# [PROVIDED RECORDS]
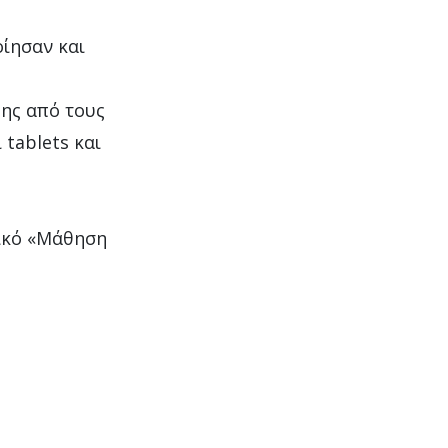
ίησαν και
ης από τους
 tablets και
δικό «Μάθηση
* * *
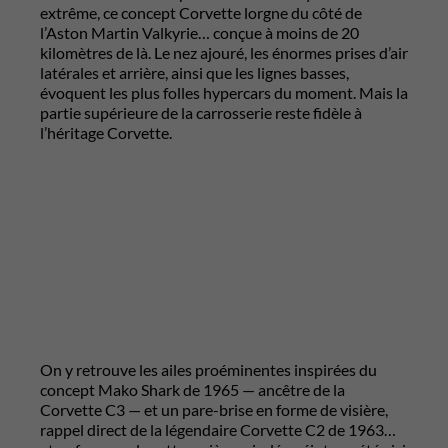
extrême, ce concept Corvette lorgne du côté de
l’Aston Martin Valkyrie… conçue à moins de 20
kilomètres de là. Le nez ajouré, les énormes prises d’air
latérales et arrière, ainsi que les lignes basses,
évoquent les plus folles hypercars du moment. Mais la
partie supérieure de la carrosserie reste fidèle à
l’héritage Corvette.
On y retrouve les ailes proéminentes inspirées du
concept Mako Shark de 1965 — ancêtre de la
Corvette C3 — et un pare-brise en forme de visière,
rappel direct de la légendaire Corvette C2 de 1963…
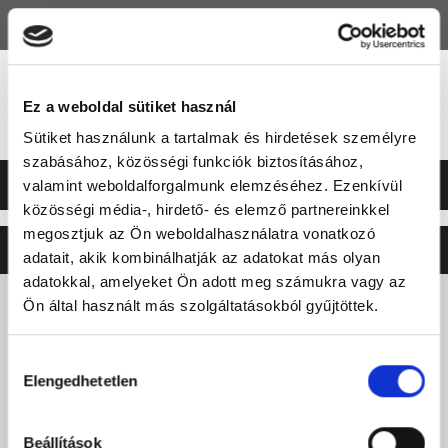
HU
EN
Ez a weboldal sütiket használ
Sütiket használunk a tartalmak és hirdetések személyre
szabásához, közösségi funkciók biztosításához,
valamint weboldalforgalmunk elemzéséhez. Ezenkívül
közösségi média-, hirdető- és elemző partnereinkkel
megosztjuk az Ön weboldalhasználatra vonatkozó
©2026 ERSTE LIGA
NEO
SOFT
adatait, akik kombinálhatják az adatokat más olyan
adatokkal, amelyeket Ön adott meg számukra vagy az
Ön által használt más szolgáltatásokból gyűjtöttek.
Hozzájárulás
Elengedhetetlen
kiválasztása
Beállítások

# [TASK BRIEF]
Please pull every line from the items above that contains the string "Corvette", treating uppercase and lowercase letters as different.

# [SOLUTION TO THIS TASK]
extrême, ce concept Corvette lorgne du côté de
l’héritage Corvette.
Corvette C3 — et un pare-brise en forme de visière,
rappel direct de la légendaire Corvette C2 de 1963…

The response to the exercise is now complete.